The Ideal Gas Law is a fundamental equation used to relate the pressure, volume, temperature, and number of moles of a gas. It is typically expressed as \( PV = nRT \), where:

• \( P \) is the pressure of the gas,
• \( V \) is the volume,
• \( n \) is the number of moles,
• \( R \) is the ideal gas constant,
• \( T \) is the temperature in Kelvin.

This equation allows us to determine any one of these variables if the others are known. In the context of the given problem, the volume of \( \text{CO}_2 \) gas produced was provided, and the assumption of standard conditions allowed for the calculation of moles of gas using the ratio \( \frac{112\,\text{ml}}{22400\,\text{ml/mol}} = 0.005 \text{ mol} \). Thus, the Ideal Gas Law is a convenient tool for bridging relationships in gas reactions.

Thermal decomposition refers to the breakdown of a chemical compound through the application of heat. Not all compounds decompose at the same temperature. In this exercise, we focus on the decomposition of \( \mathrm{NaHCO}_3 \) (sodium bicarbonate) when heat is applied:

• The reaction is \( 2\mathrm{NaHCO}_3 \rightarrow \mathrm{Na}_2\mathrm{CO}_3 + \mathrm{CO}_2 + \mathrm{H}_2\mathrm{O} \).

This illustrates how \( \mathrm{NaHCO}_3 \) breaks down into sodium carbonate \( (\mathrm{Na}_2\mathrm{CO}_3) \), carbon dioxide \( (\mathrm{CO}_2) \), and water \( (\mathrm{H}_2\mathrm{O}) \), releasing \( \mathrm{CO}_2 \) gas. It's important to note that \( \mathrm{Na}_2\mathrm{CO}_3 \) itself remains stable and does not decompose at the temperature used in the experiment. Understanding which compound decomposes and which doesn't is crucial for solving such exercises because it determines the source of the gas produced.

Chemical reactions are processes where reactants are transformed into products, involving change in chemical composition and properties. In our scenario, sodium bicarbonate \( (\mathrm{NaHCO}_3) \) undergoes a thermal decomposition reaction:

• This reaction specifically transitions \( \mathrm{NaHCO}_3 \) to \( \mathrm{Na}_2\mathrm{CO}_3 \), \( \mathrm{CO}_2 \), and \( \mathrm{H}_2\mathrm{O} \).

Such reactions are key in determining stoichiometry, where balanced chemical equations help predict the quantities of products formed. Understanding stoichiometry allows us to decipher the number of moles and ultimately the mass of the reactants and products. Hence, analyzing chemical equations gives insights into the reaction mechanisms and the thermochemical changes occurring.
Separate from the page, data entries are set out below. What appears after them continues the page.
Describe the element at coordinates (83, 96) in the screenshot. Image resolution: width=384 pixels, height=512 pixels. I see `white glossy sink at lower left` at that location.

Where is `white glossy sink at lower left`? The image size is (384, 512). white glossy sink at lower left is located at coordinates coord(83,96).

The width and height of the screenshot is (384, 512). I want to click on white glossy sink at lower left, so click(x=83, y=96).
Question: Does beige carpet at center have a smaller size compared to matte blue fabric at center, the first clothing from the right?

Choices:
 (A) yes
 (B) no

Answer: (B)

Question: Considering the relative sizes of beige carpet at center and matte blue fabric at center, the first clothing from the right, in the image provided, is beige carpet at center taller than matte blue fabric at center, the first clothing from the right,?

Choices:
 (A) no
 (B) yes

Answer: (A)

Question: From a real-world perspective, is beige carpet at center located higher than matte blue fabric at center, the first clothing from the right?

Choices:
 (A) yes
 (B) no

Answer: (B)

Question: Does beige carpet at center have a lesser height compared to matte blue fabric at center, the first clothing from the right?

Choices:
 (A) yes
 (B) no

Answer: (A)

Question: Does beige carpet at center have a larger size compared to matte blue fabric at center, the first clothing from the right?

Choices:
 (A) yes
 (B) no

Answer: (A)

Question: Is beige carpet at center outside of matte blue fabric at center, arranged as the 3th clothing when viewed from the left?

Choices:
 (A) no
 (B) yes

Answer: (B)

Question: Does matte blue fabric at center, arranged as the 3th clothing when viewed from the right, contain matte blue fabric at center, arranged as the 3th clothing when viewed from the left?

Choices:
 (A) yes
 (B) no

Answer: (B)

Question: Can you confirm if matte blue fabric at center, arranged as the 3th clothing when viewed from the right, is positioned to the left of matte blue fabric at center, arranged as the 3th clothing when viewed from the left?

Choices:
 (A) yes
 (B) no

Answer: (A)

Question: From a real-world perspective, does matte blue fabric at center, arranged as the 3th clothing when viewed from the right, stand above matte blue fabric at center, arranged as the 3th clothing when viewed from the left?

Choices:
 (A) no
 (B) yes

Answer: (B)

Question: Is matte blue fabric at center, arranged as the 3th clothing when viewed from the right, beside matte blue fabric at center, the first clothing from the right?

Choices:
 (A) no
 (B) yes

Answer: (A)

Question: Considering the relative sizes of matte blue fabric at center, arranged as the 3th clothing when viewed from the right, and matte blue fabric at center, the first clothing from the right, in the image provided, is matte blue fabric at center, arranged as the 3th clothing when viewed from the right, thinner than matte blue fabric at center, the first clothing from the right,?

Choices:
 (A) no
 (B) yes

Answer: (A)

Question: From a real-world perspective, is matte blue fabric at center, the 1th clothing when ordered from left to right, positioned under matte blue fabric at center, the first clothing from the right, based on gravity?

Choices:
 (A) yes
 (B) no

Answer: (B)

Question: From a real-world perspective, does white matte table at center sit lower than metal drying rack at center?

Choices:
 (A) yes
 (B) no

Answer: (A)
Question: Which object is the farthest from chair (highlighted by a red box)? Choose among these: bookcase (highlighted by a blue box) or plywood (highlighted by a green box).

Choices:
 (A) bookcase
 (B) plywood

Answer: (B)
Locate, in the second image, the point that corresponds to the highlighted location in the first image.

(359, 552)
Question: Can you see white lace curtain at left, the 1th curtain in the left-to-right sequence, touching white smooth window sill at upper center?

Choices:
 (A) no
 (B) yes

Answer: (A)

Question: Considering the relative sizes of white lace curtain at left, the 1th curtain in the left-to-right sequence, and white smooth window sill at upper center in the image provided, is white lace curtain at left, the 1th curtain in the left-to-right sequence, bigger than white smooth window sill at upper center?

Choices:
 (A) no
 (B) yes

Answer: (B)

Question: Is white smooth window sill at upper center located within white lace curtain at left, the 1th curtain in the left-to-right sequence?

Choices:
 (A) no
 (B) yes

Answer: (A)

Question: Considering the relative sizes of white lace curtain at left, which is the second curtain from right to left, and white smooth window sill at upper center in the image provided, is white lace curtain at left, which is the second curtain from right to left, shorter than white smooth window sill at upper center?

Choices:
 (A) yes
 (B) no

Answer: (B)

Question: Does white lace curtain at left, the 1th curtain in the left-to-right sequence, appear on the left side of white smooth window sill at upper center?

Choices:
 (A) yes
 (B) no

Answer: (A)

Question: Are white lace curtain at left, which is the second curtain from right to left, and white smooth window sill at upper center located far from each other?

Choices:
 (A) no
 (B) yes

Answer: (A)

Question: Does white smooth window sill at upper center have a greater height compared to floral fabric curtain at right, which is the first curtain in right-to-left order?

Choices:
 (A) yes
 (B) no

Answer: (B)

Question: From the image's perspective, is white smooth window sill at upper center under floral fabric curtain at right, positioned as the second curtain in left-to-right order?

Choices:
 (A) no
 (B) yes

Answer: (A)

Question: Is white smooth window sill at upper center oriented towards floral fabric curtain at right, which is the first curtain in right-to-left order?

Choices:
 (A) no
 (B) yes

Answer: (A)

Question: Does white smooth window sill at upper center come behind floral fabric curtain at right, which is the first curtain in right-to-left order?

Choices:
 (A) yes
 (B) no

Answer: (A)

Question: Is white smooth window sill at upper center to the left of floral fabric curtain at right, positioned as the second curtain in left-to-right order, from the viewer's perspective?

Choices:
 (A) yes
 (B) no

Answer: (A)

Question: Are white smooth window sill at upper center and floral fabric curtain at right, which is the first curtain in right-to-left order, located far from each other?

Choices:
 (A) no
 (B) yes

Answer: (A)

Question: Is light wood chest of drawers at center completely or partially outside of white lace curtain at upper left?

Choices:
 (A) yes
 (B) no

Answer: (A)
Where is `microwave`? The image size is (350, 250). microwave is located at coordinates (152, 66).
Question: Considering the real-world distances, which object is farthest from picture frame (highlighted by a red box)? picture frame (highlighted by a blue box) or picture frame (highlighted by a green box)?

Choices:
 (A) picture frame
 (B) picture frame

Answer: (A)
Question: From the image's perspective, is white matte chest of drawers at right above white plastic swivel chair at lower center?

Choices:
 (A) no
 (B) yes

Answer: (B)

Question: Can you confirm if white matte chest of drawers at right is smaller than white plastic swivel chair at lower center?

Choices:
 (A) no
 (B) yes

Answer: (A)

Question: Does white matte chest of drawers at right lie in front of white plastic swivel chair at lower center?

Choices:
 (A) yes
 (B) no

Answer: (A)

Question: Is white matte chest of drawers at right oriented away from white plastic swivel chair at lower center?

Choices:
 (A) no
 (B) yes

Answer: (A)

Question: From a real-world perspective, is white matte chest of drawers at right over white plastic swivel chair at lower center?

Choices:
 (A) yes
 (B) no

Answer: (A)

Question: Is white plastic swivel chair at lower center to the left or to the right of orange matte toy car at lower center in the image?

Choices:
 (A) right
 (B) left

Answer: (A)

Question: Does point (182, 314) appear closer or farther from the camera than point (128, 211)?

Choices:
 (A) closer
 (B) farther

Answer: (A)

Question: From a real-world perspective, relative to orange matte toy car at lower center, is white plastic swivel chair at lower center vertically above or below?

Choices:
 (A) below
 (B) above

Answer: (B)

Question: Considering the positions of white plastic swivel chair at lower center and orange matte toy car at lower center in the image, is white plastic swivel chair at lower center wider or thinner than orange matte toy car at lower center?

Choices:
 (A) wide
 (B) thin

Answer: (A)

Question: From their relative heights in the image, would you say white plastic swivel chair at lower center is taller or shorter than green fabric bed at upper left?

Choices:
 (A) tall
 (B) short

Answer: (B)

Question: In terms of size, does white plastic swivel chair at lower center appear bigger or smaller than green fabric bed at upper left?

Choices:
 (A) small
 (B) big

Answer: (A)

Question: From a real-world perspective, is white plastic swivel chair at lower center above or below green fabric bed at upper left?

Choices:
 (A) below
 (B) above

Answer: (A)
This knowledge supports correct calculations of how much \( \mathrm{NaHCO}_3 \) is needed to produce a given volume of \( \mathrm{CO}_2 \).

Percentage composition refers to the percentage by mass of each element or component in a compound or mixture. It's an essential aspect for quantifying components in chemical reactions.

• In this exercise, the goal was to determine the percentage of \( \mathrm{Na}_2\mathrm{CO}_3 \) in the mixture after \( \mathrm{NaHCO}_3 \) decomposed.

By calculating the mass of \( \mathrm{NaHCO}_3 \) based on the \( \mathrm{CO}_2 \) produced and subtracting from the total mixture mass, it is possible to find the mass of \( \mathrm{Na}_2\mathrm{CO}_3 \). The percentage is then calculated using: \( \frac{\text{mass of } \mathrm{Na}_2\mathrm{CO}_3}{\text{total mass}} \times 100 \). This method of calculation, combined with the lack of decomposition of \( \mathrm{Na}_2\mathrm{CO}_3 \), allows the determination of its percentage in the mixture, leading to the conclusion that it comprised \( 84 \% \) of the mixture, suggesting effective distribution understanding within the chemical system.